Gewerkschaften begrüßen die Besoldungsanpassung

Für die Gewerkschaften ist die Erhöhung der Beamtenbesoldung ein wichtiger Schritt in die richtige Richtung. Besonders der Beamtenbund begrüßt die Entscheidung des Bundestages.

"Mit dieser Anpassung wird der Tarifabschluss für die Arbeitnehmerinnen und Arbeitnehmer des Bundes vom 1. März 2016 zeit- und wirkungsgleich auf die verbeamteten Kolleginnen und Kollegen übertragen, sodass auch sie Anschluss an die allgemeine wirtschaftliche und finanzielle Entwicklung halten", teilte Hans-Ulrich Benra, stellvertretender dbb Bundesvorsitzender und Fachvorstand Beamtenpolitik, mit.

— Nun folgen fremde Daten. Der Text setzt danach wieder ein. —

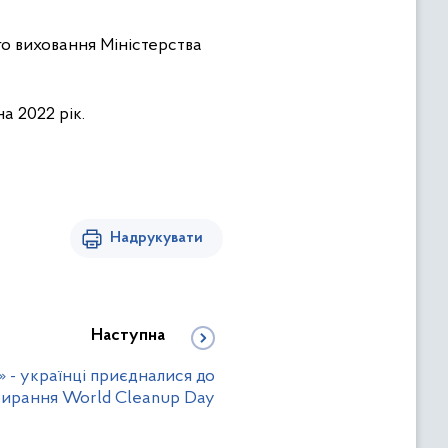
го виховання Міністерства
а 2022 рік.
Надрукувати
Наступна
 - українці приєдналися до
бирання World Cleanup Day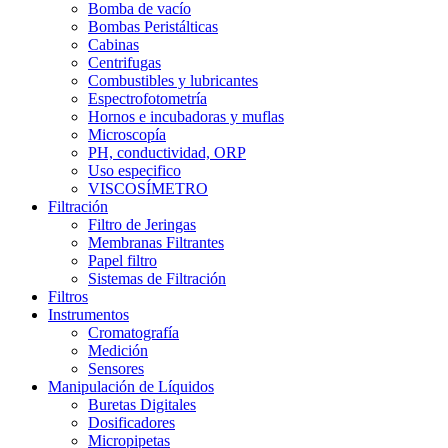
Bomba de vacío
Bombas Peristálticas
Cabinas
Centrifugas
Combustibles y lubricantes
Espectrofotometría
Hornos e incubadoras y muflas
Microscopía
PH, conductividad, ORP
Uso especifico
VISCOSÍMETRO
Filtración
Filtro de Jeringas
Membranas Filtrantes
Papel filtro
Sistemas de Filtración
Filtros
Instrumentos
Cromatografía
Medición
Sensores
Manipulación de Líquidos
Buretas Digitales
Dosificadores
Micropipetas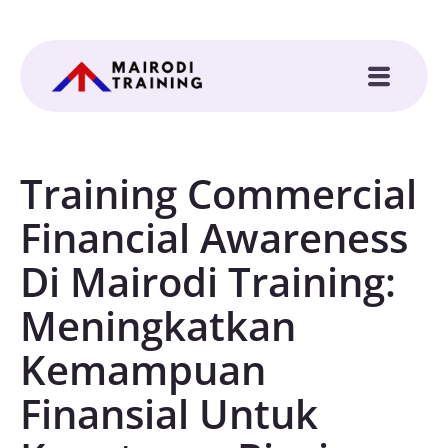
Training Commercial
Financial Awareness
Di Mairodi Training:
Meningkatkan
Kemampuan
Finansial Untuk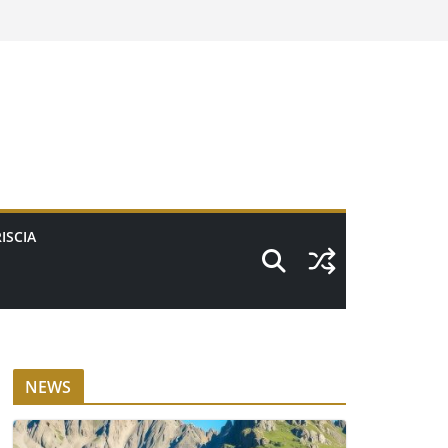
ISCIA
NEWS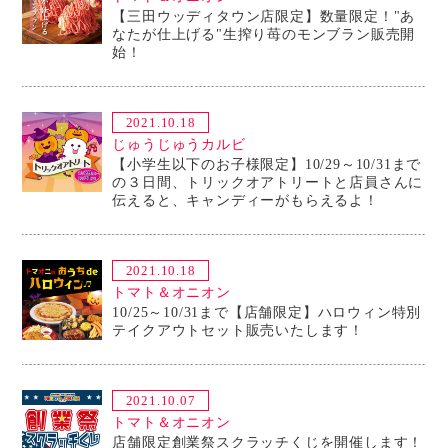
【三田ウッディタウン店限定】数量限定！"あ
なたが仕上げる"生搾り苺のモンブラン販売開
始！
2021.10.18
じゅうじゅうカルビ
【小学生以下のお子様限定】10/29～10/31まで
の３日間、トリックオアトリートと店員さんに
伝えると、キャンディーがもらえるよ！
2021.10.18
トマト＆オニオン
10/25～10/31まで【店舗限定】ハロウィン特別
テイクアウトセット販売いたします！
2021.10.07
トマト＆オニオン
店舗限定創業祭スクラッチくじを開催します！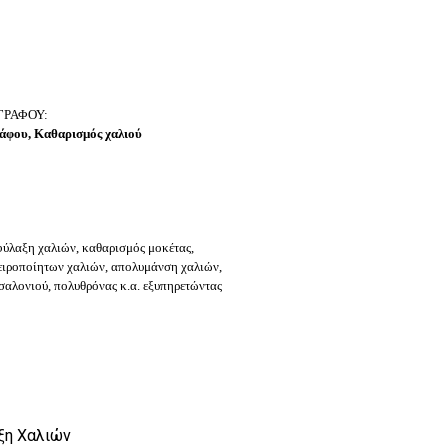
ΓΡΑΦΟΥ:
φου, Καθαρισμός χαλιού
φύλαξη χαλιών, καθαρισμός μοκέτας,
ειροποίητων χαλιών, απολυμάνση χαλιών,
σαλονιού, πολυθρόνας κ.α. εξυπηρετώντας
ξη Χαλιών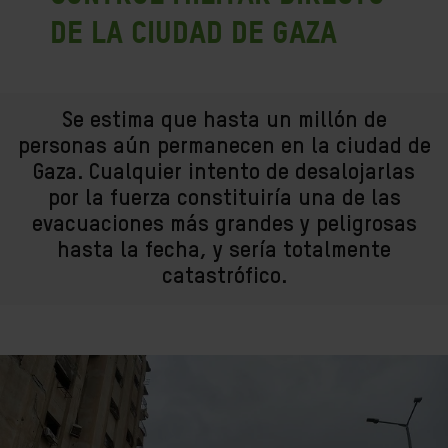
de la Ciudad de Gaza
Se estima que hasta un millón de
personas aún permanecen en la ciudad de
Gaza. Cualquier intento de desalojarlas
por la fuerza constituiría una de las
evacuaciones más grandes y peligrosas
hasta la fecha, y sería totalmente
catastrófico.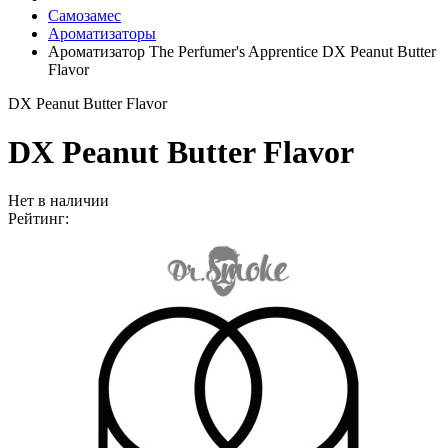
Самозамес
Ароматизаторы
Ароматизатор The Perfumer's Apprentice DX Peanut Butter
Flavor
DX Peanut Butter Flavor
DX Peanut Butter Flavor
Нет в наличии
Рейтинг: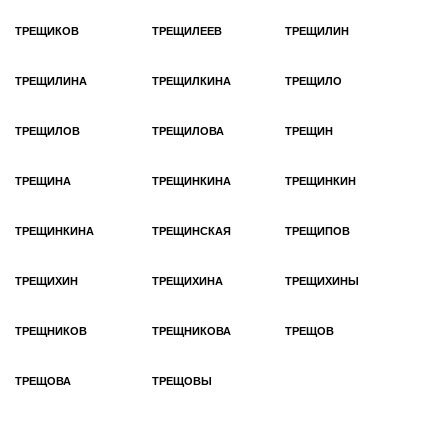
ТРЕЩИКОВ
ТРЕЩИЛЕЕВ
ТРЕЩИЛИН
ТРЕЩИЛИНА
ТРЕЩИЛКИНА
ТРЕЩИЛО
ТРЕЩИЛОВ
ТРЕЩИЛОВА
ТРЕЩИН
ТРЕЩИНА
ТРЕЩИНКИНА
ТРЕЩИНКИН
ТРЕЩИНКИНА
ТРЕЩИНСКАЯ
ТРЕЩИПОВ
ТРЕЩИХИН
ТРЕЩИХИНА
ТРЕЩИХИНЫ
ТРЕЩНИКОВ
ТРЕЩНИКОВА
ТРЕЩОВ
ТРЕЩОВА
ТРЕЩОВЫ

Zudem sei die Anhebung der Beamtenbezüge ein „wichtiges Signal“ zur Einkommensrunde im öffentlichen Dienst der Länder im Jahr 2016: „Der Bund hat vorgemacht, wie es geht: Beamtinnen und Beamte sind keine freie Verfügungsmasse für Sonderopfer, sondern verdienen die gleiche Teilhabe an der wirtschaftlichen Entwicklung wie ihre Kolleginnen und Kollegen aus dem Arbeitnehmerbereich. Deswegen sind die Dienstherren der Länder gut beraten, den Tarifabschluss des nächsten Jahres zeit- und wirkungsgleich auf die Landes- und Kommunalbeamten zu übertragen.